Umutcan Vargelci, the senior class president at Brooklyn Tech, another specialized high school, said the effort to keep schools open seemed like a waste of resources.
“They could have just invested all of the money into remote to ensure that people have the technology and the internet access instead of putting lots of students at risk,” he said.
Still, Vargelci said he picked blended instruction to be on campus as a class officer at the 6,000-student school. But he said he didn’t think the building would be open for long since city rules call for closing a school for at least 24 hours if there are two or more cases of COVID-19 in different classrooms.
“Especially at big high schools like Brooklyn Tech or Stuyvesant or Bronx Science … it just doesn’t seem feasible that the schools would be able to be open for more than a couple of days without the two-case rule where they have to shut the whole school down,” he said.
DOE spokeswoman Katie O’Hanlon said, “When we pivoted to remote learning in the fall, it was a herculean task and although the vast majority of students across the city will return to classrooms in the fall, some students and families prefer a remote environment.”
At top-rated Townsend Harris High School in Queens, Sharon Li, the Student Union president, estimated that half of the 1,300 students including herself had chosen remote learning.
She said students worried that with blended education, elective classes would be cut because the school needed to spend money to hire more teachers in order to teach both in-person and remotely.

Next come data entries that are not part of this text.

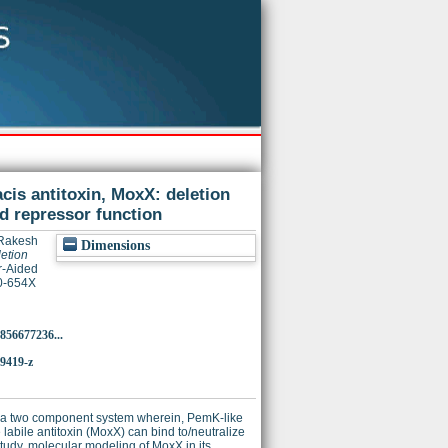
acis antitoxin, MoxX: deletion
nd repressor function
 Rakesh
Dimensions
letion
r-Aided
20-654X
856677236...
-9419-z
 be a two component system wherein, PemK-like
labile antitoxin (MoxX) can bind to/neutralize
study, molecular modeling of MoxX in its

An editorial in the school newspaper posted Thursday urged all students to select remote instruction in order to maintain the classes.
Ali Boivab, 17, a Townsend Harris senior and Student Union vice president, opted for online instruction.
“I don’t understand how an education system that is drenched in structural poverty can suddenly fix all the air vents and horrific sanitary conditions in some schools,” Boivab said. “I don’t trust the mayor’s approach to opening school this fall at all. I think they are trying to do the unthinkable.”